**Required work**
Only lines with the string "العمل" are wanted. Pull them out of the data.

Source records
::::
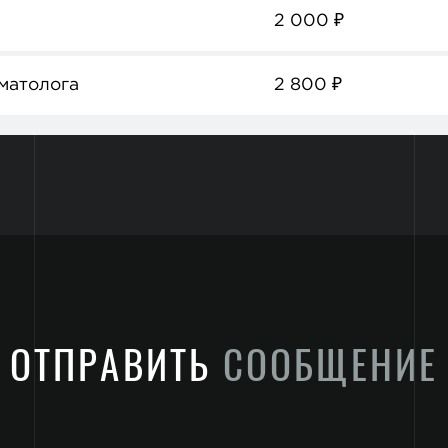
2 000
₽
матолога
2 800
₽
ОТПРАВИТЬ
СООБЩЕНИЕ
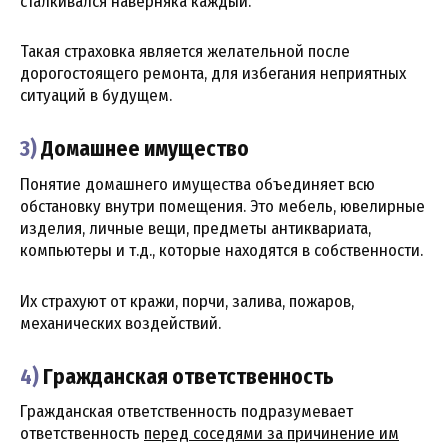
сталкивался наверняка каждый.
Такая страховка является желательной после
дорогостоящего ремонта, для избегания неприятных
ситуаций в будущем.
3)
Домашнее имущество
Понятие домашнего имущества объединяет всю
обстановку внутри помещения. Это мебель, ювелирные
изделия, личные вещи, предметы антиквариата,
компьютеры и т.д., которые находятся в собственности.
Их страхуют от кражи, порчи, залива, пожаров,
механических воздействий.
4)
Гражданская ответственность
Гражданская ответственность подразумевает
ответственность
перед соседями за причинение им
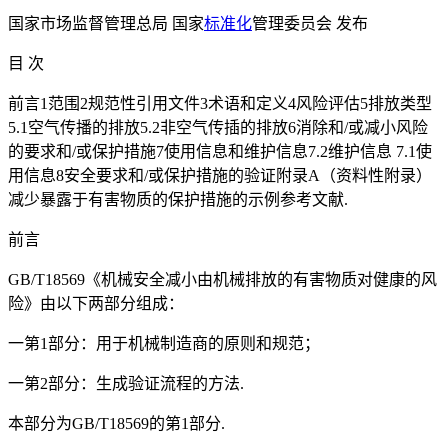
国家市场监督管理总局 国家
标准化
管理委员会 发布
目 次
前言1范围2规范性引用文件3术语和定义4风险评估5排放类型
5.1空气传播的排放5.2非空气传插的排放6消除和/或减小风险
的要求和/或保护措施7使用信息和维护信息7.2维护信息 7.1使
用信息8安全要求和/或保护措施的验证附录A（资料性附录）
减少暴露于有害物质的保护措施的示例参考文献.
前言
GB/T18569《机械安全减小由机械排放的有害物质对健康的风
险》由以下两部分组成：
一第1部分：用于机械制造商的原则和规范；
一第2部分：生成验证流程的方法.
本部分为GB/T18569的第1部分.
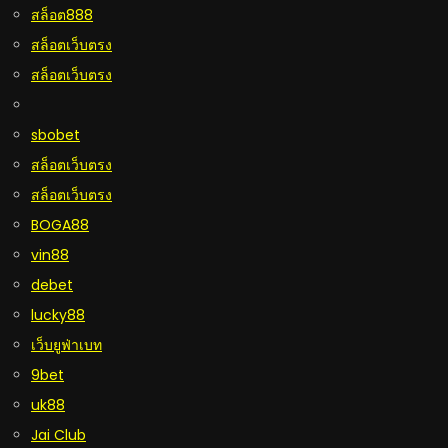
สล็อต888
สล็อตเว็บตรง
สล็อตเว็บตรง
sbobet
สล็อตเว็บตรง
สล็อตเว็บตรง
BOGA88
vin88
debet
lucky88
เว็บยูฟ่าเบท
9bet
uk88
Jai Club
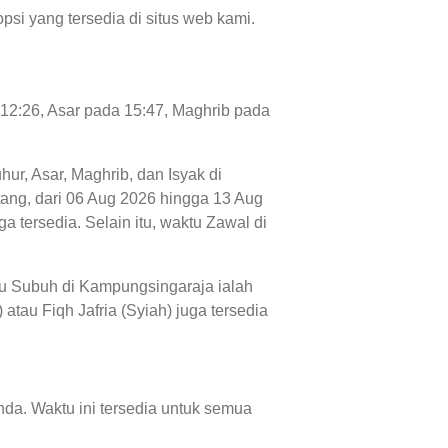
psi yang tersedia di situs web kami.
 12:26, Asar pada 15:47, Maghrib pada
hur, Asar, Maghrib, dan Isyak di
atang, dari 06 Aug 2026 hingga 13 Aug
 tersedia. Selain itu, waktu Zawal di
au Subuh di Kampungsingaraja ialah
atau Fiqh Jafria (Syiah) juga tersedia
da. Waktu ini tersedia untuk semua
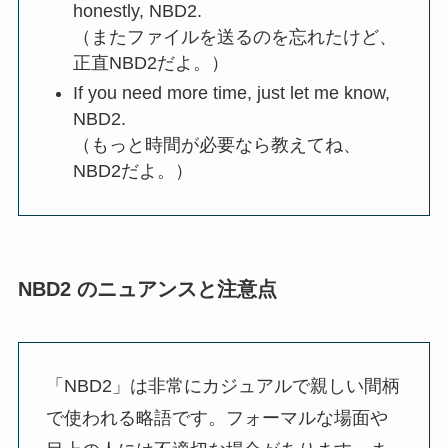
honestly, NBD2.
（またファイルを送るのを忘れたけど、
正直NBD2だよ。）
If you need more time, just let me know,
NBD2.
（もっと時間が必要なら教えてね、
NBD2だよ。）
NBD2 のニュアンスと注意点
「NBD2」は非常にカジュアルで親しい間柄
で使われる略語です。フォーマルな場面や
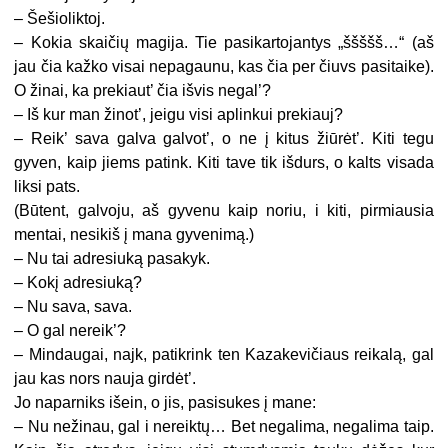
– Šešioliktoj.
– Kokia skaičių magija. Tie pasikartojantys „ššššš…“ (aš
jau čia kažko visai nepagaunu, kas čia per čiuvs pasitaike).
O žinai, ka prekiaut’ čia išvis negal’?
– Iš kur man žinot’, jeigu visi aplinkui prekiauj?
– Reik’ sava galva galvot’, o ne į kitus žiūrėt’. Kiti tegu
gyven, kaip jiems patink. Kiti tave tik išdurs, o kalts visada
liksi pats.
(Būtent, galvoju, aš gyvenu kaip noriu, i kiti, pirmiausia
mentai, nesikiš į mana gyvenimą.)
– Nu tai adresiuką pasakyk.
– Kokį adresiuką?
– Nu sava, sava.
– O gal nereik’?
– Mindaugai, najk, patikrink ten Kazakevičiaus reikalą, gal
jau kas nors nauja girdėt’.
Jo naparniks išein, o jis, pasisukes į mane:
– Nu nežinau, gal i nereiktų… Bet negalima, negalima taip.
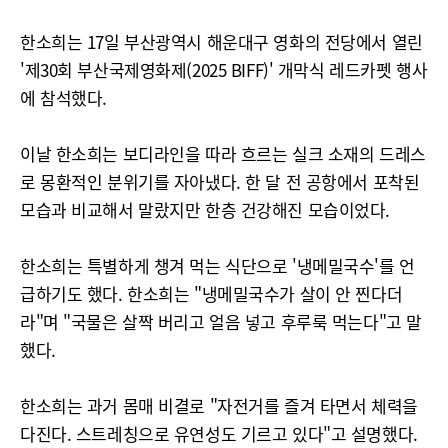
한소희는 17일 부산광역시 해운대구 영화의 전당에서 열린
'제30회 부산국제영화제(2025 BIFF)' 개막식 레드카펫 행사
에 참석했다.
이날 한소희는 보디라인을 따라 흐르는 실크 소재의 드레스
로 몽환적인 분위기를 자아냈다. 한 달 전 공항에서 포착된
모습과 비교해서 말랐지만 한층 건강해진 모습이었다.
한소희는 특별하게 챙겨 먹는 식단으로 '냉메밀국수'를 언
급하기도 했다. 한소희는 "냉메밀국수가 살이 안 찐다더
라"며 "국물은 살짝 버리고 얼음 넣고 후루룩 먹는다"고 말
했다.
한소희는 과거 몸매 비결로 "자전거를 즐겨 타면서 체력을
다진다. 스트레칭으로 유연성도 기르고 있다"고 설명했다.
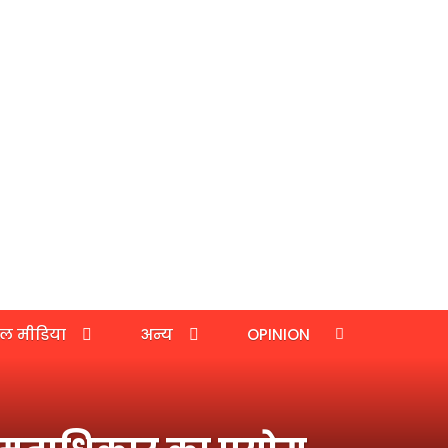
ल मीडिया
अन्य
OPINION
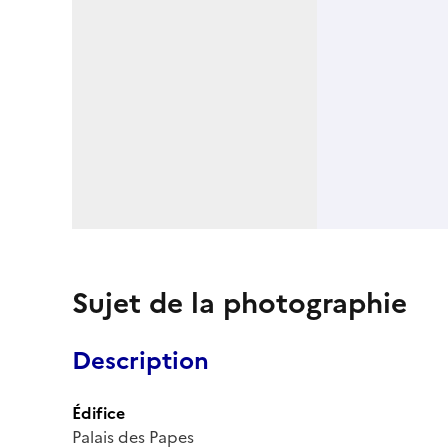
Sujet de la photographie
Description
Édifice
Palais des Papes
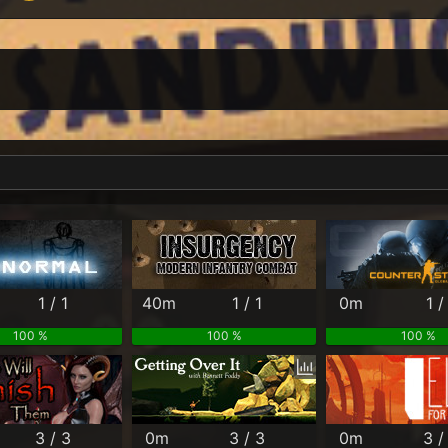
Per Month
Per Weekday
Per Hour
Genres
1 / 1
40m
1 / 1
0m
1 /
100 %
100 %
100 %
3 / 3
0m
3 / 3
0m
3 /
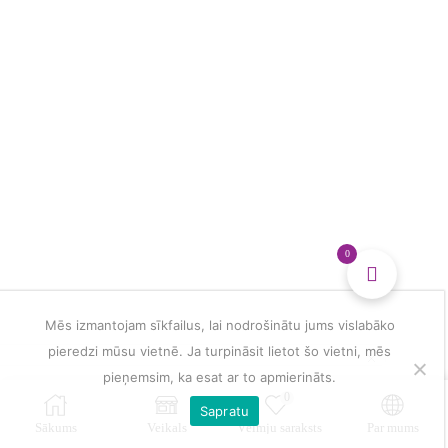
dienasgrāmata
daudzums
0
Mēs izmantojam sīkfailus, lai nodrošinātu jums vislabāko
pieredzi mūsu vietnē. Ja turpināsit lietot šo vietni, mēs
pieņemsim, ka esat ar to apmierināts.
0
Sapratu
Sākums
Veikals
Vēlmju saraksts
Par mums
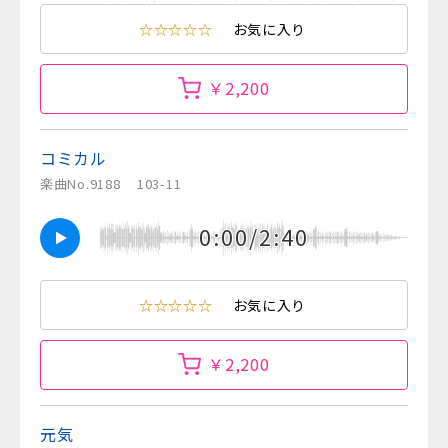
☆☆☆☆☆
お気に入り
￥2,200
コミカル
楽曲No.9188
103-11
0:00/2:40
☆☆☆☆☆
お気に入り
￥2,200
元気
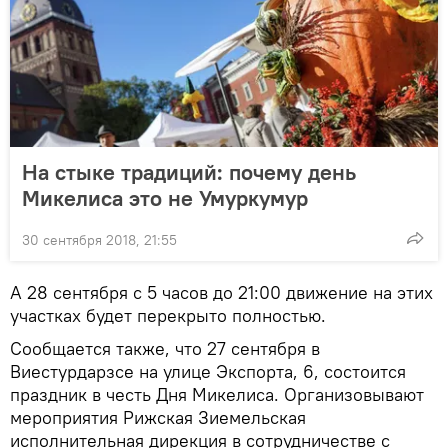
На стыке традиций: почему день
Микелиса это не Умуркумур
30 сентября 2018, 21:55
А 28 сентября с 5 часов до 21:00 движение на этих
участках будет перекрыто полностью.
Сообщается также, что 27 сентября в
Виестурдарзсе на улице Экспорта, 6, состоится
праздник в честь Дня Микелиса. Организовывают
мероприятия Рижская Зиемельская
исполнительная дирекция в сотрудничестве с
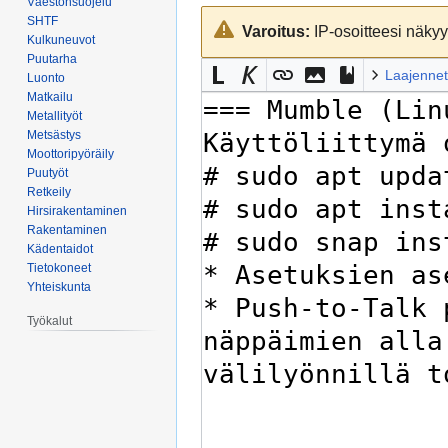
Väestönsuojelu
Siirry
Siirry
SHTF
Varoitus:
IP-osoitteesi näkyy 
navigaatioon
hakuun
Kulkuneuvot
Puutarha
Laajennet
Luonto
Matkailu
Metallityöt
Metsästys
Moottoripyöräily
Puutyöt
Retkeily
Hirsirakentaminen
Rakentaminen
Kädentaidot
Tietokoneet
Yhteiskunta
Työkalut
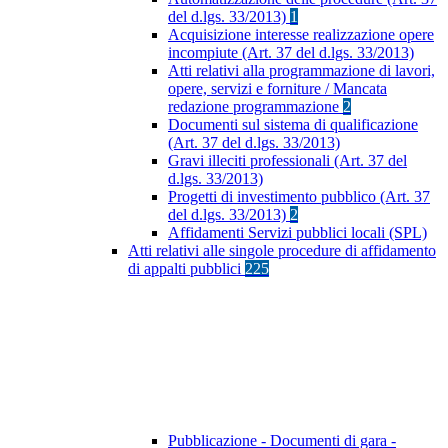
del d.lgs. 33/2013)
1
Acquisizione interesse realizzazione opere
incompiute (Art. 37 del d.lgs. 33/2013)
Atti relativi alla programmazione di lavori,
opere, servizi e forniture / Mancata
redazione programmazione
2
Documenti sul sistema di qualificazione
(Art. 37 del d.lgs. 33/2013)
Gravi illeciti professionali (Art. 37 del
d.lgs. 33/2013)
Progetti di investimento pubblico (Art. 37
del d.lgs. 33/2013)
2
Affidamenti Servizi pubblici locali (SPL)
Atti relativi alle singole procedure di affidamento
di appalti pubblici
225
Pubblicazione - Documenti di gara -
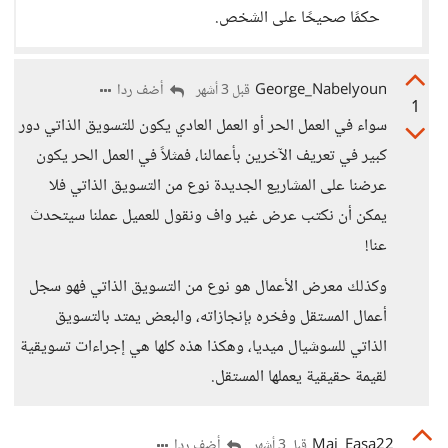
حكمًا صحيحًا على الشخص.
George_Nabelyoun
أضف ردا
قبل 3 أشهر
1
سواء في العمل الحر أو العمل العادي يكون للتسويق الذاتي دور
كبير في تعريف الآخرين بأعمالنا، فمثلاً في العمل الحر يكون
عرضنا على المشاريع الجديدة نوع من التسويق الذاتي فلا
يمكن أن نكتب عرض غير واف ونقول للعميل عملنا سيتحدث
عنا!
وكذلك معرض الأعمال هو نوع من التسويق الذاتي فهو سجل
أعمال المستقل وفخره بإنجازاته، والبعض يمتد بالتسويق
الذاتي للسوشيال ميديا، وهكذا هذه كلها هي إجراءات تسويقية
لقيمة حقيقية يعملها المستقل.
Mai_Easa22
أضف ردا
قبل 3 أشهر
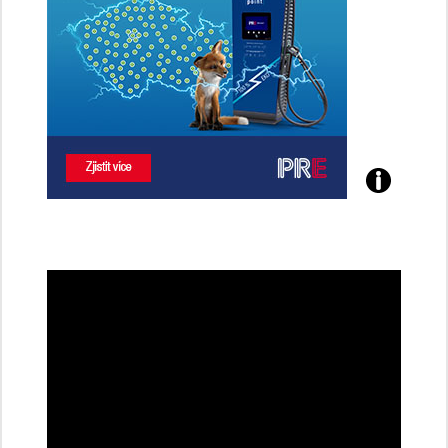
Poznejte
všechny
dobíjecí
stanice
PRE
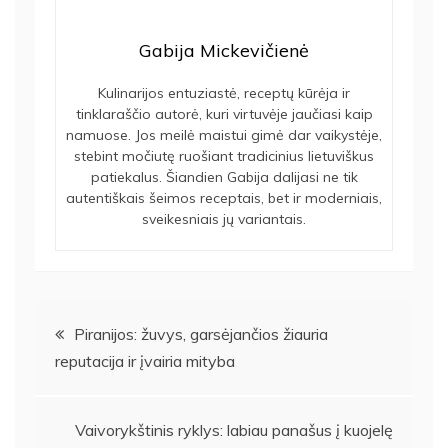
Gabija Mickevičienė
Kulinarijos entuziastė, receptų kūrėja ir
tinklaraščio autorė, kuri virtuvėje jaučiasi kaip
namuose. Jos meilė maistui gimė dar vaikystėje,
stebint močiutę ruošiant tradicinius lietuviškus
patiekalus. Šiandien Gabija dalijasi ne tik
autentiškais šeimos receptais, bet ir moderniais,
sveikesniais jų variantais.
Navigacija
Piranijos: žuvys, garsėjančios žiauria
reputacija ir įvairia mityba
tarp
įrašų
Vaivorykštinis ryklys: labiau panašus į kuojelę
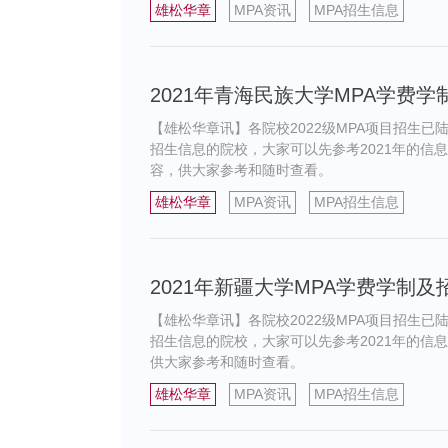
雄松华章
MPA资讯
MPA招生信息
2021年青海民族大学MPA学费
【雄松华章讯】各院校2022级MPA项目招生已
招生信息的院校，大家可以先参考2021年的信息
容，供大家参考和随时查看。
雄松华章
MPA资讯
MPA招生信息
2021年新疆大学MPA学费学制
【雄松华章讯】各院校2022级MPA项目招生已
招生信息的院校，大家可以先参考2021年的信息
供大家参考和随时查看。
雄松华章
MPA资讯
MPA招生信息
::::
**Task result**
سواء في العمل الحر أو العمل العادي يكون للتسويق الذاتي دور
كبير في تعريف الآخرين بأعمالنا، فمثلاً في العمل الحر يكون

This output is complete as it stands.